Answer: 10
Step-by-step explanation:
Since 10.0 cm of a 1.00 x 10^-2 mol dm-3 aqueous solution of sodium hydroxide is added to a volumetric flask and the total volume is made up to 1.00 dm³ with distilled water, we have effectively diluted the solution.
To determine the concentration of sodium hydroxide in the diluted solution, we can use the dilution formula:
C1V1 = C2V2
Where C1 is the initial concentration, V1 is the initial volume, C2 is the final concentration, and V2 is the final volume.
In this case, C1 = 1.00 x 10^-2 mol dm-3, V1 = 10.0 cm = 10.0 x 10^-3 dm³ (converted to dm³), C2 is what we need to find, and V2 = 1.00 dm³.
Plugging in the values:
(1.00 x 10^-2 mol dm-3)(10.0 x 10^-3 dm³) = C2(1.00 dm³)
C2 = (1.00 x 10^-2 mol dm-3)(10.0 x 10^-3 dm³) / (1.00 dm³)
C2 = 1.00 x 10^-4 mol dm-3
Now that we have the concentration of sodium hydroxide in the diluted solution, we can determine the concentration of hydroxide ions (OH-) using stoichiometry.

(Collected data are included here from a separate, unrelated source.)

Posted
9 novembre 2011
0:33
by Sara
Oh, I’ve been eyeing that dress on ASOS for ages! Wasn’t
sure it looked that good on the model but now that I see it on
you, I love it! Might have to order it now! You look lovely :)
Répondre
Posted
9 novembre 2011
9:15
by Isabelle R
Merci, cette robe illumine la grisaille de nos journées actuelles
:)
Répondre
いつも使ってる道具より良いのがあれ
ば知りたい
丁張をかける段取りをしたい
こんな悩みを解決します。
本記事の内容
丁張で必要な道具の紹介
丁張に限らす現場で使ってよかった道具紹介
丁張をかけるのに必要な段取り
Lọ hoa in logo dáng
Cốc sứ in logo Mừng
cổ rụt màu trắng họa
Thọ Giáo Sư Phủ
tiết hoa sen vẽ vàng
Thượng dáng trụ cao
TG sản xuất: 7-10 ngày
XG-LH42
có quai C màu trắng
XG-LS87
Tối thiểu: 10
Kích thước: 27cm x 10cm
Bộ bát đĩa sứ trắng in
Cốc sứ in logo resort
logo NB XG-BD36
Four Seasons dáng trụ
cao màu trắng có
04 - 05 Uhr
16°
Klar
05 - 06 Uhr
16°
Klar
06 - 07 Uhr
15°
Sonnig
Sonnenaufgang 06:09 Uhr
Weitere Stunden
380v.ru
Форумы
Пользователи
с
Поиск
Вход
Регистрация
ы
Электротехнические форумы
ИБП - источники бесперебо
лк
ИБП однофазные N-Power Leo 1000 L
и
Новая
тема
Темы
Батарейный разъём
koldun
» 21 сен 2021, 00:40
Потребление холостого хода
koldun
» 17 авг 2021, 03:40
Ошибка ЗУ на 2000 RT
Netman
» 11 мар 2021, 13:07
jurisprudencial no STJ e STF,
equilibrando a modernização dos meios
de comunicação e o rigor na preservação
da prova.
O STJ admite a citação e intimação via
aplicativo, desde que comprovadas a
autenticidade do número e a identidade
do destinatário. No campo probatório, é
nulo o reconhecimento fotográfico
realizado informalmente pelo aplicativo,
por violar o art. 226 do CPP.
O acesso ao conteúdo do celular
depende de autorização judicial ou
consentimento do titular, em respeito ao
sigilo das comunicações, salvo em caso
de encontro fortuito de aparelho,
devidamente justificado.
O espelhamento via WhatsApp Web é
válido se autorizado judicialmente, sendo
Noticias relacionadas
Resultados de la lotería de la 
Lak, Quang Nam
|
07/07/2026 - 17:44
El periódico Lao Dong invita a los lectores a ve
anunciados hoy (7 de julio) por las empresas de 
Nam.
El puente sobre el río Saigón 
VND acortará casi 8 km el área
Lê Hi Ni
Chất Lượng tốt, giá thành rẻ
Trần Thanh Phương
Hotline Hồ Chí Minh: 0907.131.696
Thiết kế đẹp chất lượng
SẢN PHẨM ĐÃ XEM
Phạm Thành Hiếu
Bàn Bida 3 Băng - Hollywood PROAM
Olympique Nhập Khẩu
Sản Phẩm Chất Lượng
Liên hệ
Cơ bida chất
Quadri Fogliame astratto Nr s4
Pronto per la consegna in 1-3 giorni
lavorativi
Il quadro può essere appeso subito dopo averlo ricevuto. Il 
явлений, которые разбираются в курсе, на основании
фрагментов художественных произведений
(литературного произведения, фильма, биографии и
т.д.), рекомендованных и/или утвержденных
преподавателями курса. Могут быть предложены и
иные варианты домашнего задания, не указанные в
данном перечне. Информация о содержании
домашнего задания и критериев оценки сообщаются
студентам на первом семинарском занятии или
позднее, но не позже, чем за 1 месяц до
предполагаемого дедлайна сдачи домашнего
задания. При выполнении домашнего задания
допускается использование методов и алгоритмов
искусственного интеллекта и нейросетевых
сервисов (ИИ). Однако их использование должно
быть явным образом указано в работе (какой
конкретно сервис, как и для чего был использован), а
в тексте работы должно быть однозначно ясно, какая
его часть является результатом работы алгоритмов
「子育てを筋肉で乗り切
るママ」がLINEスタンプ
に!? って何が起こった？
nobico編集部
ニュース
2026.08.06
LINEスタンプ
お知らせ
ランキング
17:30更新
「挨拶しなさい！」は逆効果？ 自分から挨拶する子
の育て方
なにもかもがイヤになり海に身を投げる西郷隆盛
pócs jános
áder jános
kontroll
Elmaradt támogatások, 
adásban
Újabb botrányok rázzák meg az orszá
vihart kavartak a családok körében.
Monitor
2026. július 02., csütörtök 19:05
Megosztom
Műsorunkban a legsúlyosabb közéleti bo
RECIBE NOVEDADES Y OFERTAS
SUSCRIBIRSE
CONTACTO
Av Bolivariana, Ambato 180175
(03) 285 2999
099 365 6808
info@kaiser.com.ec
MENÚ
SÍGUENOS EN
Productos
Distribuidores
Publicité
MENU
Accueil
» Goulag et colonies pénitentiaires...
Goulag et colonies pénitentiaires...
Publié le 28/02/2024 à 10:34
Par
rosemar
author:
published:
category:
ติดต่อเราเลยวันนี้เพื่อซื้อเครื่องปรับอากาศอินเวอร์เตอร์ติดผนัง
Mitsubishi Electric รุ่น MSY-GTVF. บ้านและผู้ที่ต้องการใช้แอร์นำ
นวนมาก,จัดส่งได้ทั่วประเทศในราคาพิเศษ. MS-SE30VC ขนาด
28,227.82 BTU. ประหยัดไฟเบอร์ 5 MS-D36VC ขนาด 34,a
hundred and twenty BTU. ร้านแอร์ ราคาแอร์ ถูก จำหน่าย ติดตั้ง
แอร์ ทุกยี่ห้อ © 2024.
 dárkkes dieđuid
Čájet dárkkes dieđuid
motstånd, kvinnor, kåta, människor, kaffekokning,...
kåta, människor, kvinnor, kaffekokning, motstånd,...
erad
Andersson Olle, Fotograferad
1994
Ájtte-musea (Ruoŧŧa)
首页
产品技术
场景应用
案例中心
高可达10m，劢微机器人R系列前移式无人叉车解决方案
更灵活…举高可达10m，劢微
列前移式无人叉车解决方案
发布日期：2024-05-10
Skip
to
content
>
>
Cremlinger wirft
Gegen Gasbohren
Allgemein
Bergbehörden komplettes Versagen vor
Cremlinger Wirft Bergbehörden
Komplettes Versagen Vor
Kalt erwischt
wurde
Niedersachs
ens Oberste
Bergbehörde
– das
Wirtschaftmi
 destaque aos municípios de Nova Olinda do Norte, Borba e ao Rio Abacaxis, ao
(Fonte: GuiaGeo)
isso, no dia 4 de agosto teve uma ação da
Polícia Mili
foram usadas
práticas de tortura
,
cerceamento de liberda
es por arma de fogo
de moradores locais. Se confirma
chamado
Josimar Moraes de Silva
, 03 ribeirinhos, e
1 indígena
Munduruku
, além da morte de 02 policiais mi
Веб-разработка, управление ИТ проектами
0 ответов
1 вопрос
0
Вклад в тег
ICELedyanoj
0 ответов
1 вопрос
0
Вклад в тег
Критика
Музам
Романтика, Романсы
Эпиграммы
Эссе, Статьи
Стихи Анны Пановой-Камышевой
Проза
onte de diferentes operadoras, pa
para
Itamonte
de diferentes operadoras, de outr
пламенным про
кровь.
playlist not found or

Since sodium hydroxide dissociates in a 1:1 ratio, the concentration of hydroxide ions is also 1.00 x 10^-4 mol dm-3.
To calculate the pOH of the solution, we can use the formula:
pOH = -log10 [OH-]
pOH = -log10 (1.00 x 10^-4)
pOH = 4
Since pH + pOH = 14 (at 25°C), we can find the pH of the solution by subtracting the pOH from 14:
pH = 14 - 4
pH = 10
Therefore, the pH of the diluted solution is 10.